If your low platelet count is more severe, you may need medical treatment. Treatment options may include:

  • blood or platelet transfusions
  • changing medications that are causing a low platelet count
  • Prescribing steroids, immune globulin, or other medicines that suppress your immune system
  • spleen removal surgery

If you are at risk of developing a low platelet count, scheduling regular doctor’s visits will help you pay attention to potential signs and symptoms.

Let your doctor know about any supplements or medications you take. Also, be aware that certain over-the-counter pain medications like ibuprofen and aspirin can thin your blood.

When possible, avoid activities like contact sports that put you at risk for bleeding injuries, or talk to your doctor about safety measures.

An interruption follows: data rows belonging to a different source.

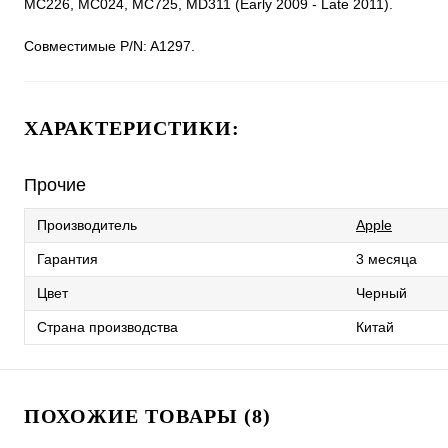
MC226, MC024, MC725, MD311 (Early 2009 - Late 2011).
Совместимые P/N: A1297.
ХАРАКТЕРИСТИКИ:
Прочие
Производитель
Apple
Гарантия
3 месяца
Цвет
Черный
Страна производства
Китай
ПОХОЖИЕ ТОВАРЫ (8)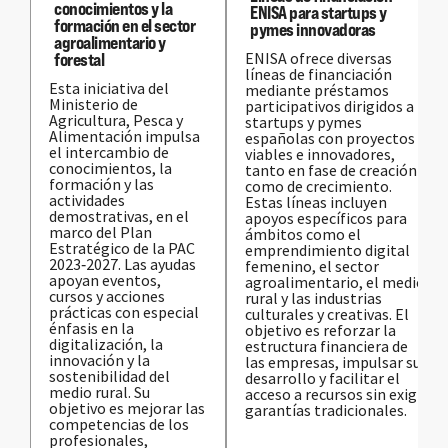
conocimientos y la
ENISA para startups y
formación en el sector
pymes innovadoras
agroalimentario y
ENISA ofrece diversas
forestal
líneas de financiación
Esta iniciativa del
mediante préstamos
Ministerio de
participativos dirigidos a
Agricultura, Pesca y
startups y pymes
Alimentación impulsa
españolas con proyectos
el intercambio de
viables e innovadores,
conocimientos, la
tanto en fase de creación
formación y las
como de crecimiento.
actividades
Estas líneas incluyen
demostrativas, en el
apoyos específicos para
marco del Plan
ámbitos como el
Estratégico de la PAC
emprendimiento digital
2023‑2027. Las ayudas
femenino, el sector
apoyan eventos,
agroalimentario, el medio
cursos y acciones
rural y las industrias
prácticas con especial
culturales y creativas. El
énfasis en la
objetivo es reforzar la
digitalización, la
estructura financiera de
innovación y la
las empresas, impulsar su
sostenibilidad del
desarrollo y facilitar el
medio rural. Su
acceso a recursos sin exigir
objetivo es mejorar las
garantías tradicionales.
competencias de los
profesionales,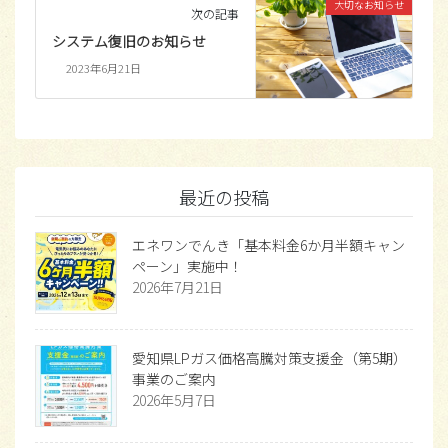
大切なお知らせ
次の記事
システム復旧のお知らせ
2023年6月21日
最近の投稿
エネワンでんき「基本料金6か月半額キャン
ペーン」実施中！
2026年7月21日
愛知県LPガス価格高騰対策支援金（第5期）
事業のご案内
2026年5月7日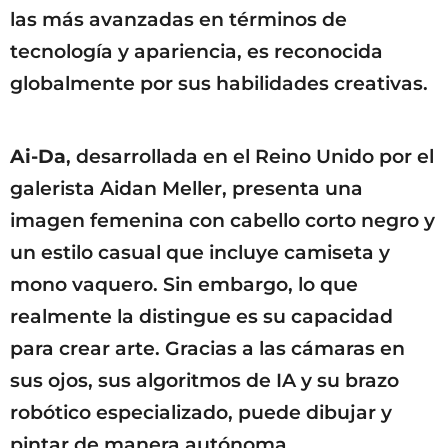
las más avanzadas en términos de
tecnología y apariencia, es reconocida
globalmente por sus habilidades creativas.
Ai-Da
, desarrollada en el Reino Unido por el
galerista Aidan Meller, presenta una
imagen femenina con cabello corto negro y
un estilo casual que incluye camiseta y
mono vaquero. Sin embargo, lo que
realmente la distingue es su capacidad
para crear arte. Gracias a las cámaras en
sus ojos, sus algoritmos de IA y su brazo
robótico especializado, puede dibujar y
pintar de manera autónoma.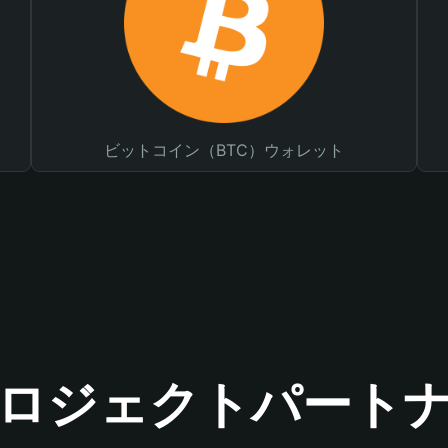
ビットコイン（BTC）ウォレット
ロジェクトパート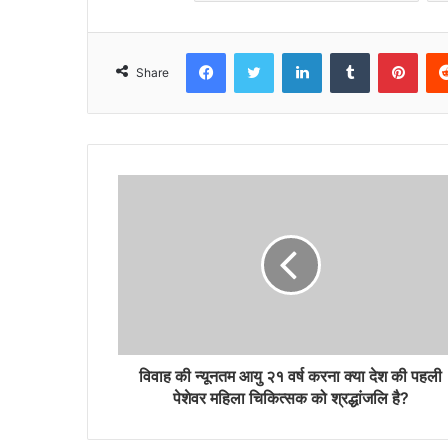
Facebook
Twitter
LinkedIn
Tumblr
Pint
Share
विवाह की न्यूनतम आयु २१ वर्ष करना क्या देश की पहली
पेशेवर महिला चिकित्सक को श्रद्धांजलि है?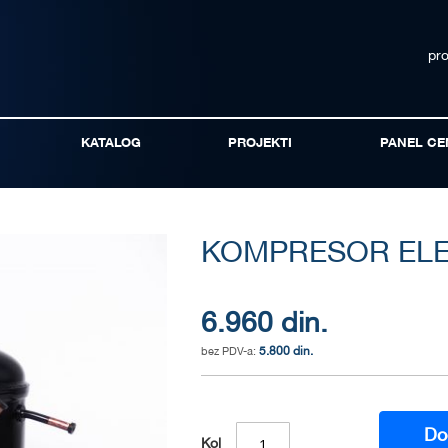
pr
KATALOG
PROJEKTI
PANEL CE
KOMPRESOR ELE
6.960 din.
5.800 din.
Do
Kol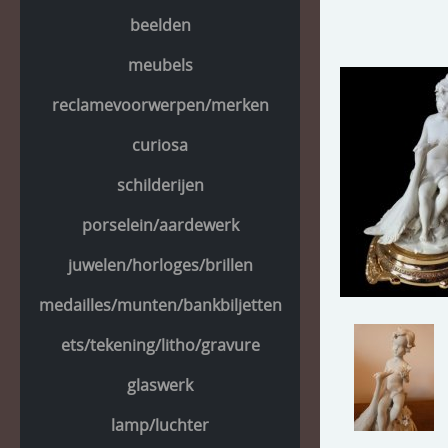
beelden
meubels
reclamevoorwerpen/merken
curiosa
schilderijen
porselein/aardewerk
juwelen/horloges/brillen
medailles/munten/bankbiljetten
ets/tekening/litho/gravure
glaswerk
lamp/luchter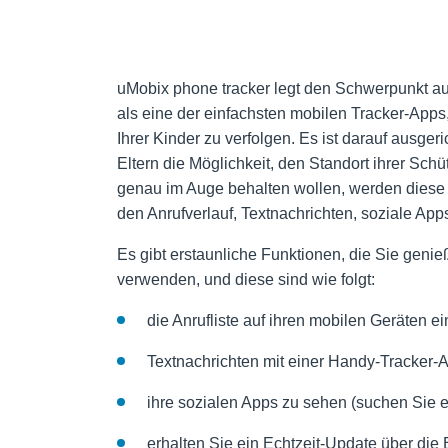
uMobix phone tracker legt den Schwerpunkt auf
als eine der einfachsten mobilen Tracker-App
Ihrer Kinder zu verfolgen. Es ist darauf ausge
Eltern die Möglichkeit, den Standort ihrer Schü
genau im Auge behalten wollen, werden diese 
den Anrufverlauf, Textnachrichten, soziale Ap
Es gibt erstaunliche Funktionen, die Sie gen
verwenden, und diese sind wie folgt:
die Anrufliste auf ihren mobilen Geräten 
Textnachrichten mit einer Handy-Tracker-
ihre sozialen Apps zu sehen (suchen Sie e
erhalten Sie ein Echtzeit-Update über die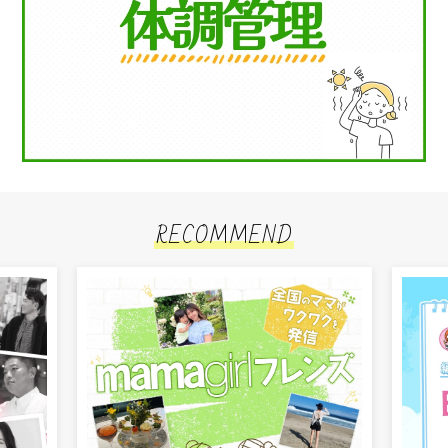
RECOMMEND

If your spleen has been removed, watch for potential signs of infection — as the removal of the spleen can increase the risk — and seek medical attention if you start to feel ill or have a fever.

There are many reasons that your doctor may screen for low platelet count. In some cases, a routine blood test may indicate that your levels are low.

If you are at risk of developing a low platelet count due to an underlying condition or medical history, your healthcare professional may recommend that you take prevention measures. These may include:

  • avoiding activities with a high risk of bleeding or bruising (i.e., contact sports)
  • limiting alcohol consumption
  • making dietary changes
  • stopping or switching medications that affect platelets, including aspirin and ibuprofen
  • getting certain types of vaccinations
  • avoiding toxic chemicals

If left untreated, a low platelet count can be very serious because it can cause internal bleeding of the brain or the intestines.

In the worst cases, this may even cause death. That is why it is essential to seek medical care if you think you might be at risk.

While a low platelet count may sound scary, there is much that can be done to prevent and treat the condition. In some cases, the only recommended treatment is to simply monitor it.

However, some individuals with low platelet counts will require treatment. In most cases, the low platelet count is resolved by treating the underlying cause.

If you have a low platelet count or are at risk of developing one, your healthcare professional can work with you to create a prevention or treatment plan.